According to The Weather Network, a four-leaf clover is rare, and difficult to find. A quick Google search said the odds are 1 in 10,000, but a 2017 study says chances are much better, with a 1 in 5,000 chance. Inside Science also reported 1 in 10,000 odds.

What is the spiritual meaning of the shamrock? ›

Patrick used the shamrock to explain the holy trinity with each leaf representing the Father, Son and Holy Spirit. The three leaves of a shamrock are also said to stand for faith, hope and love. A fourth leaf is where we get the luck from.

What does the shamrock emoji mean? ›

The Shamrock emoji ☘️ depicts a three-leafed sprig of the shamrock plant. As the shamrock is the national emblem of Ireland, the Shamrock emoji ☘️ is widely used in association with Irish culture, identity, and heritage, especially on St.
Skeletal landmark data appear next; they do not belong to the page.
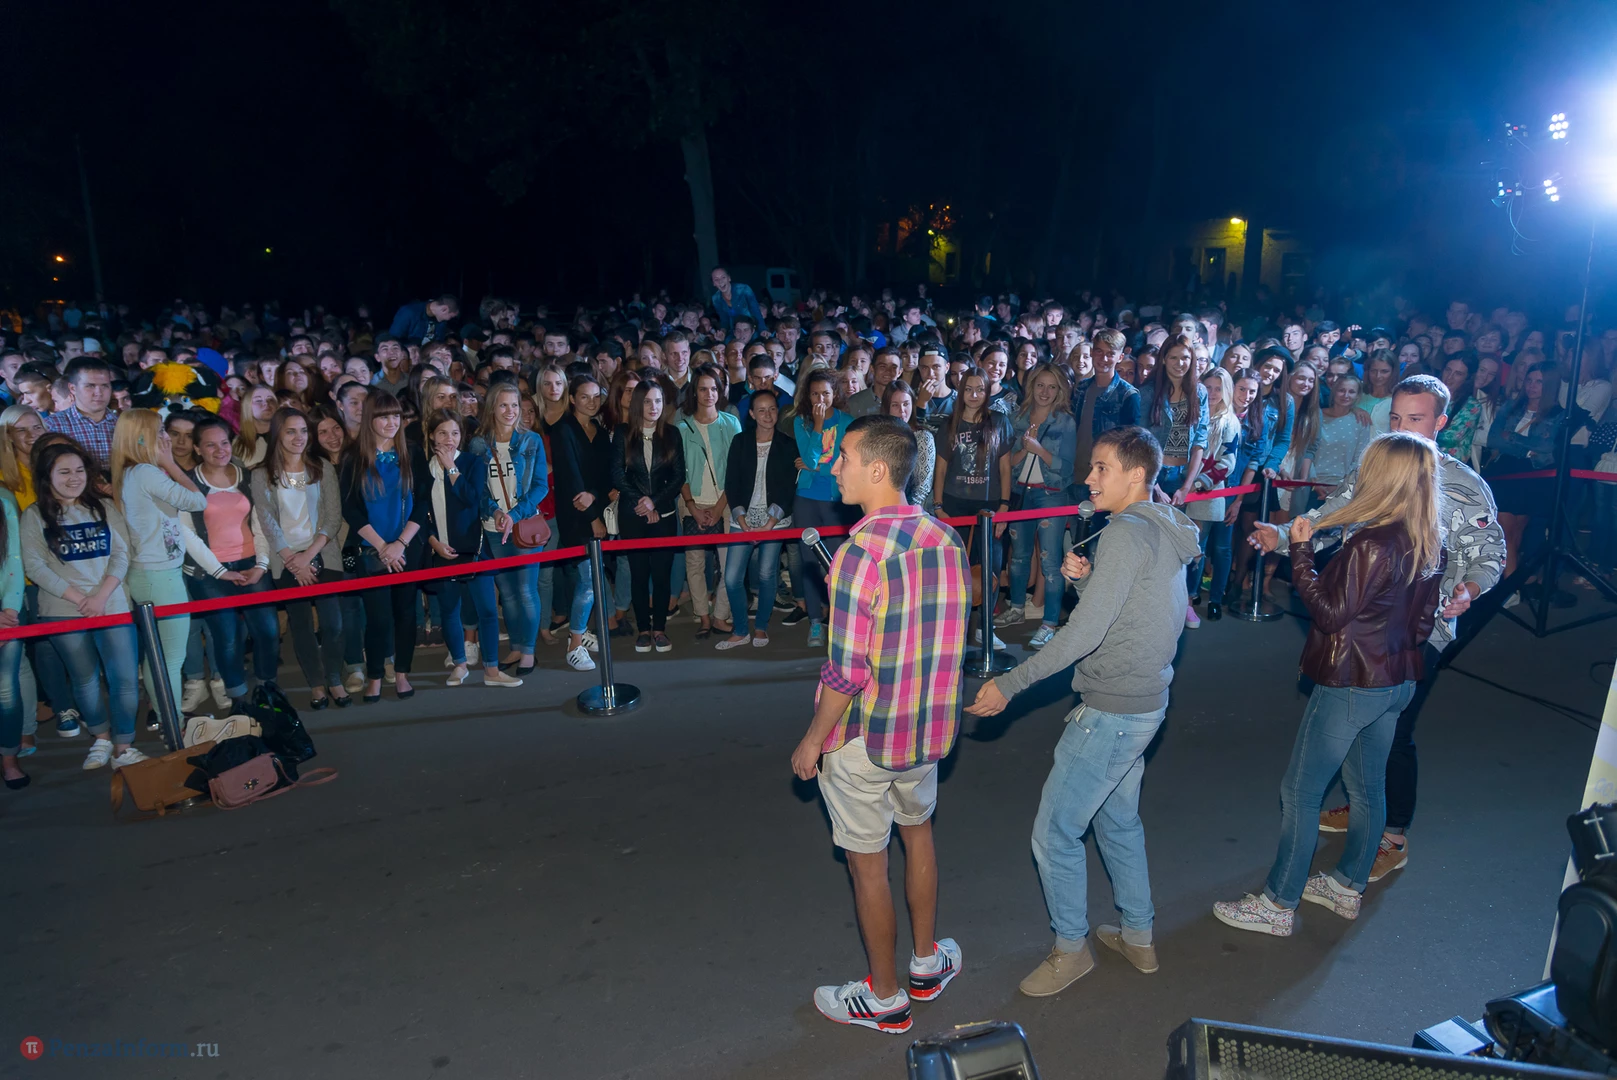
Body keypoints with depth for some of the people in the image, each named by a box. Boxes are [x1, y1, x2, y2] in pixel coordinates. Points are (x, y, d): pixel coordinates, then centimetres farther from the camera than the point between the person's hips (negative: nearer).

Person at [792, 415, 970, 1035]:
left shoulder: (861, 553, -25)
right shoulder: (945, 539, -2)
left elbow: (847, 672, -24)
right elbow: (949, 638, 7)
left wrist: (813, 739, -10)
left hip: (863, 737, -7)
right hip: (929, 727, 7)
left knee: (868, 865, 11)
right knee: (917, 834, 26)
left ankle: (884, 998, 28)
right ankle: (927, 962, 43)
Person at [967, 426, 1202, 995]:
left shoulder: (1126, 533, -20)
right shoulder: (1167, 534, 11)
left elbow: (1084, 633, -24)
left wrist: (1011, 683, -20)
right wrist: (1085, 579, -2)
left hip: (1113, 710, -10)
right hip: (1145, 702, 10)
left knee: (1054, 831, 2)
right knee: (1117, 819, 24)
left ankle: (1071, 947, 19)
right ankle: (1138, 937, 37)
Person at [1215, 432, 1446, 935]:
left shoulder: (1371, 544, -26)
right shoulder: (1430, 544, 1)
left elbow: (1331, 613, -21)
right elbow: (1423, 620, 10)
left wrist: (1300, 551, -17)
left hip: (1350, 684, -9)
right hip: (1397, 680, 9)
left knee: (1300, 791, 2)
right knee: (1367, 787, 21)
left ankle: (1277, 904, 11)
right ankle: (1348, 886, 37)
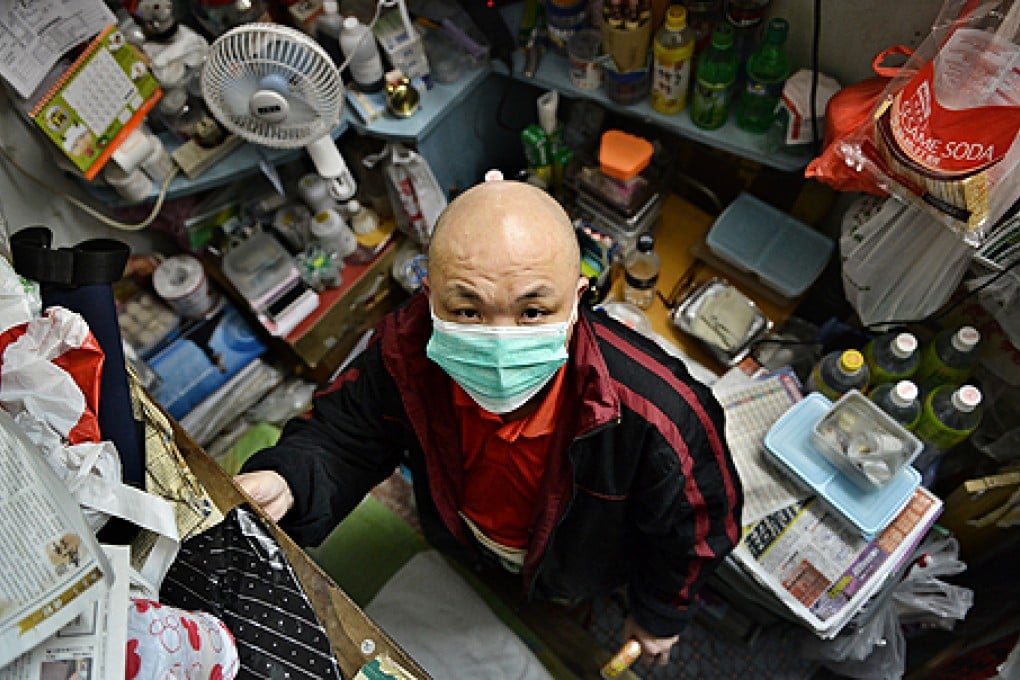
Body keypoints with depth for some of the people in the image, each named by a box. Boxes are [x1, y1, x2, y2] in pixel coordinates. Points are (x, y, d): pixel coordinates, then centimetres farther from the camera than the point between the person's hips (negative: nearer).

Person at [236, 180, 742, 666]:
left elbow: (692, 526, -23)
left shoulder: (659, 415, -45)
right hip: (464, 539, 3)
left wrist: (659, 615, -5)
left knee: (566, 596, 34)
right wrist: (290, 481, -40)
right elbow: (345, 433, -16)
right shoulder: (403, 353, -36)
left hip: (577, 561, -2)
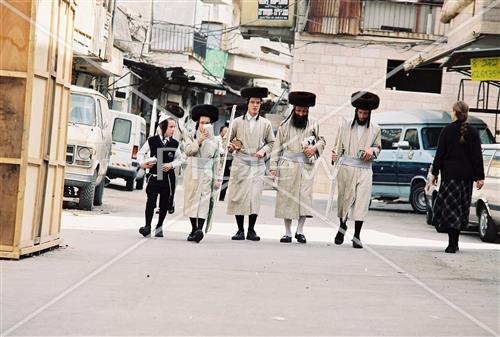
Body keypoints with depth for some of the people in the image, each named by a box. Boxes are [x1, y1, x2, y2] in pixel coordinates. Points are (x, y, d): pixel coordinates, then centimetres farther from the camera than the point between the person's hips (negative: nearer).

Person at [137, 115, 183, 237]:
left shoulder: (174, 144, 3)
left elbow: (179, 159, 11)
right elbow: (140, 153, 9)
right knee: (151, 201, -12)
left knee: (164, 203, 7)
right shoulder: (152, 141, -1)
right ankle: (147, 226, -8)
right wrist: (142, 163, -9)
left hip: (168, 177, 2)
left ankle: (159, 227, 22)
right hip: (154, 176, -2)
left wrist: (171, 165, -8)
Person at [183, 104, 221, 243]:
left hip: (207, 174, 0)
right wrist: (199, 141, -17)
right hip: (192, 173, 1)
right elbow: (187, 150, -8)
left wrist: (216, 178, 8)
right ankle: (194, 229, 12)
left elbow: (216, 160, 11)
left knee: (204, 201, -13)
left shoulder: (214, 141, 10)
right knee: (192, 200, 2)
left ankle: (200, 229, -26)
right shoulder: (192, 136, 8)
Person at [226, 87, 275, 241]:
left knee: (255, 196, -8)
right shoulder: (237, 122, 7)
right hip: (240, 163, 0)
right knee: (238, 195, -3)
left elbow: (271, 142, 16)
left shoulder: (266, 124, 8)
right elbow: (230, 140, 17)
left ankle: (251, 230, 1)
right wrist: (231, 147, -5)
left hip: (257, 164, 0)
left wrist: (263, 151, -3)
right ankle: (240, 230, 6)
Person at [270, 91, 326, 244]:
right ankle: (287, 232, 7)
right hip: (288, 166, 0)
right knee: (286, 197, 0)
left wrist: (315, 148, -5)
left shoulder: (314, 124, 7)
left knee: (305, 197, -6)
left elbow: (322, 140, 17)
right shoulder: (284, 125, 4)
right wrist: (273, 166, 0)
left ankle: (300, 230, 7)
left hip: (306, 167, 0)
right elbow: (277, 147, 6)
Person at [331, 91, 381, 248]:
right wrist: (335, 154, -11)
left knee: (361, 201, -8)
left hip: (364, 170, 0)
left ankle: (357, 235, -6)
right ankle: (342, 226, 31)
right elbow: (340, 146, 9)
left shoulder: (375, 129, 8)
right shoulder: (346, 126, 8)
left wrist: (372, 150, -4)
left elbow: (378, 147, 18)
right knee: (345, 199, 5)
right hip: (346, 168, 0)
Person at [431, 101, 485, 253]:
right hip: (467, 175, 3)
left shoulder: (448, 130, -4)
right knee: (461, 208, 12)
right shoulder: (473, 132, 4)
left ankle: (452, 244, -14)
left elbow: (440, 153, -4)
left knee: (450, 207, -4)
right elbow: (477, 156, 3)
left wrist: (435, 173, 2)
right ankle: (454, 243, 16)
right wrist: (480, 177, 4)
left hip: (450, 173, -3)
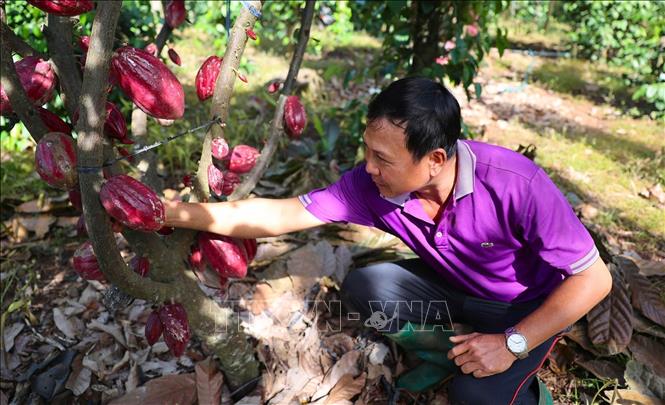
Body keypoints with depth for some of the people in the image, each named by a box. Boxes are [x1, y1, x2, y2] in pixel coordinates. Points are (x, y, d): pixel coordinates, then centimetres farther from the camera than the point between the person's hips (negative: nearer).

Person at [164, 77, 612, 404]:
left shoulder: (515, 184, -35)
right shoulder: (372, 185, -24)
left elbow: (594, 278, -24)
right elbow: (278, 215, -21)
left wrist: (513, 343, -28)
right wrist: (178, 213, -26)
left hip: (529, 308, -4)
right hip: (455, 291, 4)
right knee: (363, 287, -20)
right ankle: (448, 354, 5)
Patrick's day each year on March 17.

What does the shamrock tattoo mean? ›

From the Burren and across the fens to the Great Skellig, Ireland is dotted with little green emblems of luck. The shamrock has many meanings; luck, love, cultural pride, a ward from evil, the phases of the moon, but whichever one you prefer, these little flourishes of fauna make tight tattoos.

What clover do you use for St. Patrick's Day? ›

A popular sight around the holiday is the shamrock, or three-leaf clover, linked to Ireland and St. Patrick. The lucky ones, though, come across something that's harder to find: a four-leaf clover.

What is the difference between a shamrock and a clover on St Patricks Day? ›

Shamrocks have three leaves and are the symbol of Ireland, while four-leaf clovers have four leaves and are believed to bring good luck. It's a simple distinction, but one that's worth knowing, especially if you're planning on celebrating St. Patrick's Day.

What are the chances of finding a four-leaf clover on St. Patrick's Day? ›

The odds of finding a four-leaf clover are one in ten thousand.

What does it mean when you find a 4 leaf clover? ›

According to Irish tradition, those who find a four-leaf clover are destined for good luck, as each leaf in the clover symbolizes good omens for faith, hope, love, and luck for the finder. A lesser-known fact about four-leaf clovers is that they aren't the luckiest symbol after all.